## AIM OF THE TASK
Please copy out the entries below exactly, beginning with the line that contains "padding:2px 8px; font-size:12.5px;" and ending with the line that contains "align-items:center; padding:0 17px;", and include nothing outside that span.

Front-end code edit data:
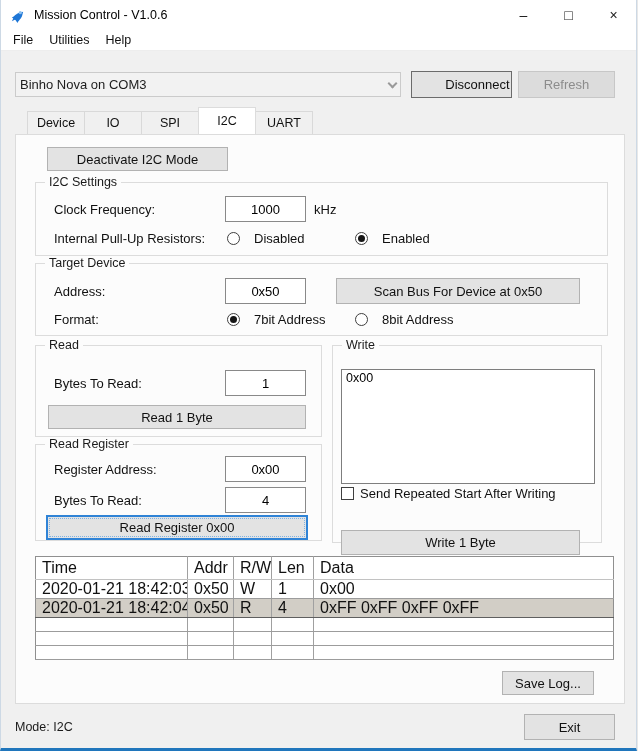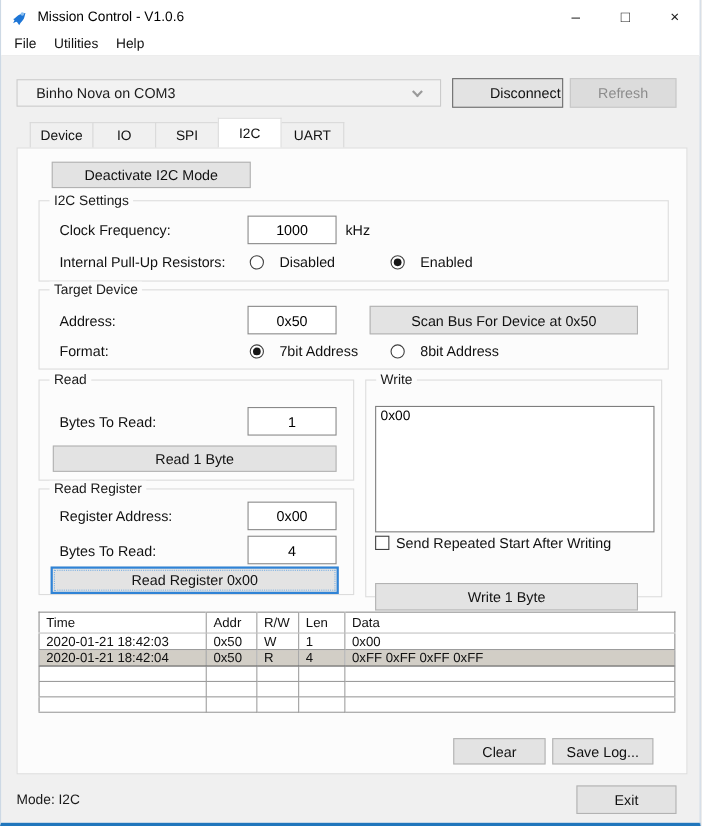--- a/index.html
+++ b/index.html
@@ -20,7 +20,7 @@
   .menu-item { padding:2px 8px; font-size:12.5px; }
 
   
-  .combobox { position:absolute; left:14px; top:72px; width:386px; height:25px; background:#f2f2f2; border:1px solid #cbcbcb; display:flex; align-items:center; padding:0 17px; color:#1c1c1c; }
+  .combobox { position:absolute; left:14px; top:72px; width:386px; height:25px; background:#f2f2f2; border:1px solid #cbcbcb; display:flex; align-items:center; padding:0 4px; color:#1c1c1c; }
   .chevron { margin-left:auto; width:7px; height:7px; border-right:2px solid #9a9a9a; border-bottom:2px solid #9a9a9a; transform:rotate(45deg); margin-top:-3px; }
 
   .btn { position:absolute; background:#e3e3e3; border:1px solid #b2b2b2; font:inherit; color:#111; display:flex; align-items:center; justify-content:center; cursor:default; }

## OUTPUT OF THE EXERCISE
   .menu-item { padding:2px 8px; font-size:12.5px; }
 
   
-  .combobox { position:absolute; left:14px; top:72px; width:386px; height:25px; background:#f2f2f2; border:1px solid #cbcbcb; display:flex; align-items:center; padding:0 17px; color:#1c1c1c; }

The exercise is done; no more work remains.